The task -
Print, exactly as they appear, only the lines from the line that contains "List each element's" through the end of the listing.

+++

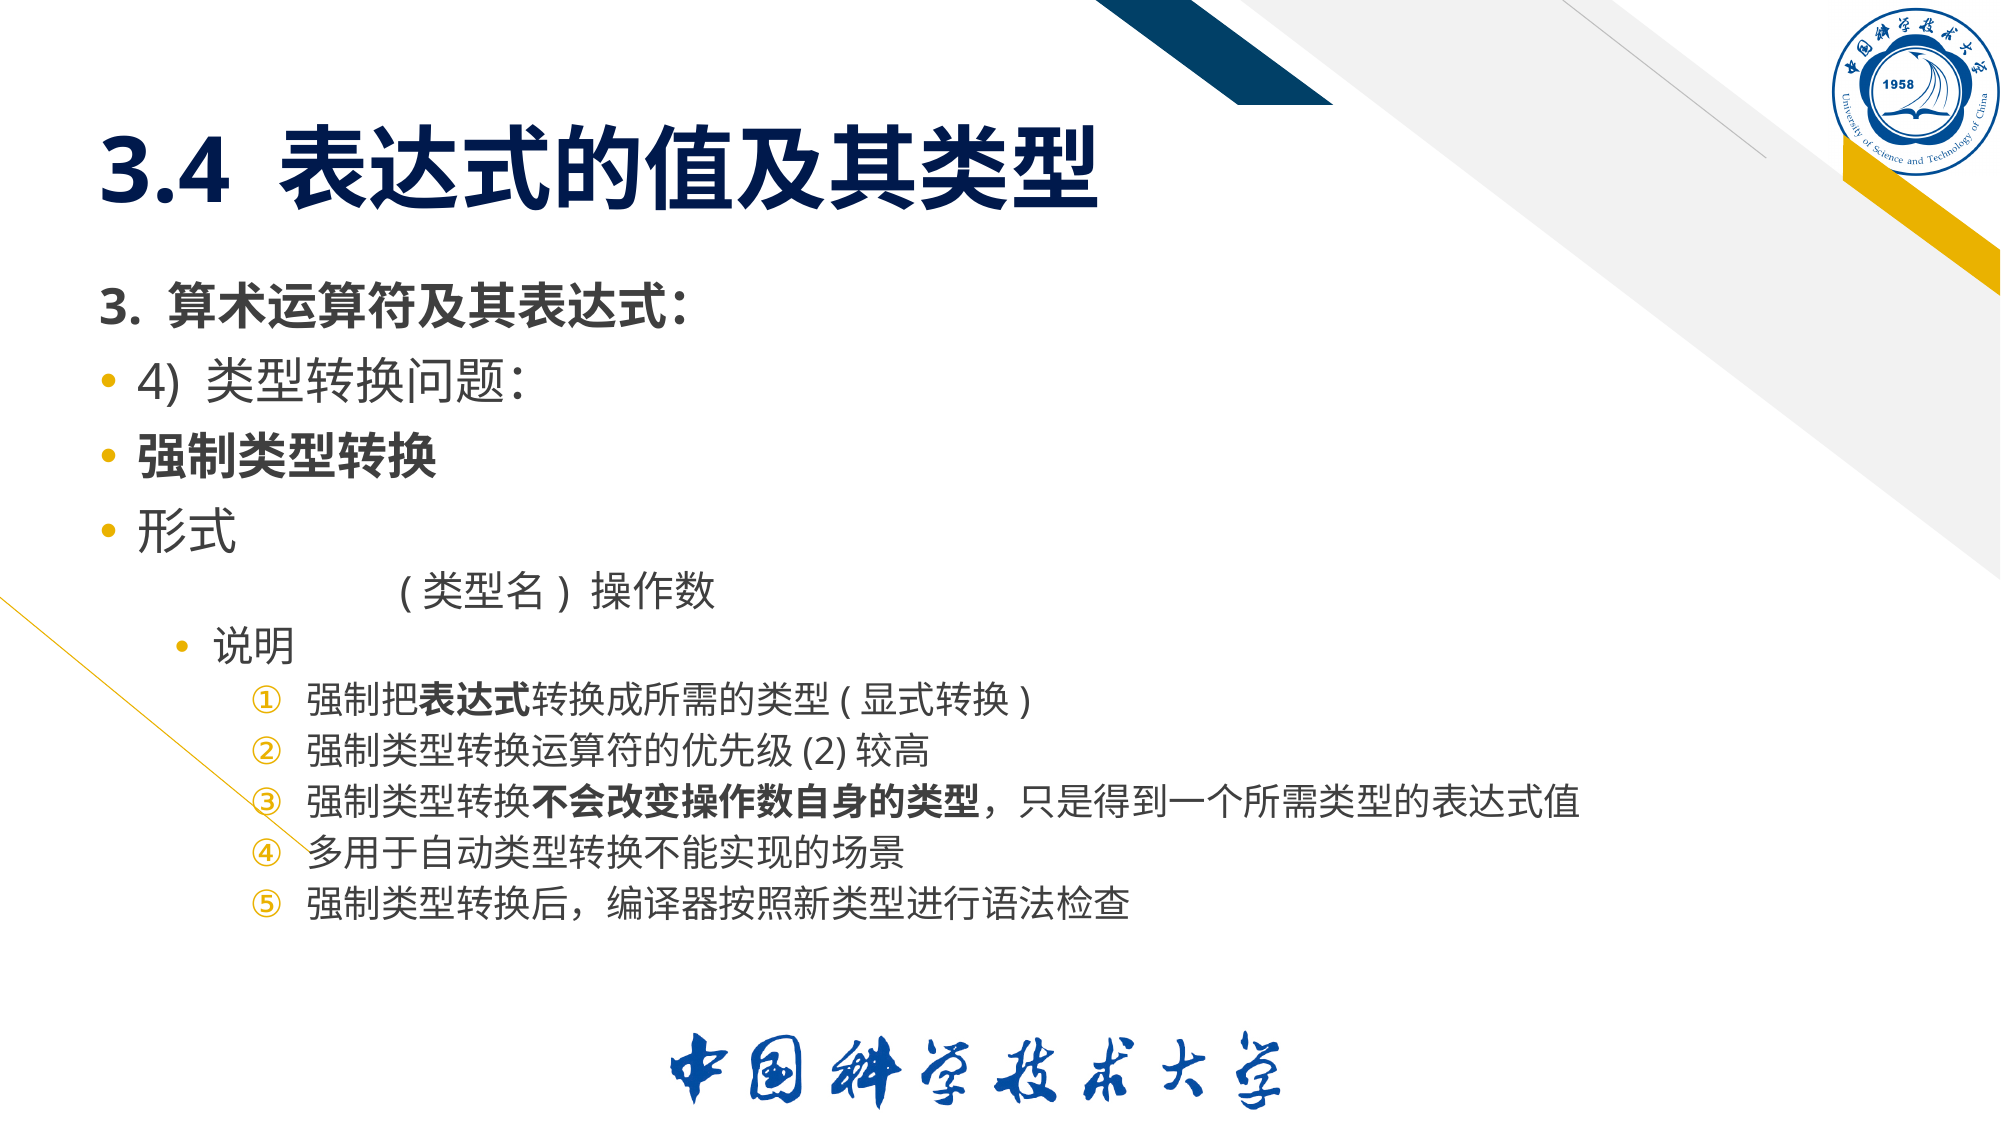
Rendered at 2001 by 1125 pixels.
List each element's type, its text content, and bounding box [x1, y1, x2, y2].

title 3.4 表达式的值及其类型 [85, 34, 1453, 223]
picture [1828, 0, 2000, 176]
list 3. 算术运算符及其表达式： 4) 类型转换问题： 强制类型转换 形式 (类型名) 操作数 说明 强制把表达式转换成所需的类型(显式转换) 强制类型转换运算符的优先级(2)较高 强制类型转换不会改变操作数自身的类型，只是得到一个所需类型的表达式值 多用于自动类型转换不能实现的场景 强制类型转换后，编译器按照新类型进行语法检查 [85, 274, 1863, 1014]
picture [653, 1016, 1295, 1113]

+++

Solution below -
List each element's type, its text content, and bounding box [x1, y1, x2, y2].

title 3.4 表达式的值及其类型 [85, 34, 1453, 223]
picture [1828, 0, 2000, 176]
list 3. 算术运算符及其表达式： 4) 类型转换问题： 强制类型转换 形式 (类型名) 操作数 说明 强制把表达式转换成所需的类型(显式转换) 强制类型转换运算符的优先级(2)较高 强制类型转换不会改变操作数自身的类型，只是得到一个所需类型的表达式值 多用于自动类型转换不能实现的场景 强制类型转换后，编译器按照新类型进行语法检查 [85, 274, 1863, 1014]
picture [653, 1016, 1295, 1113]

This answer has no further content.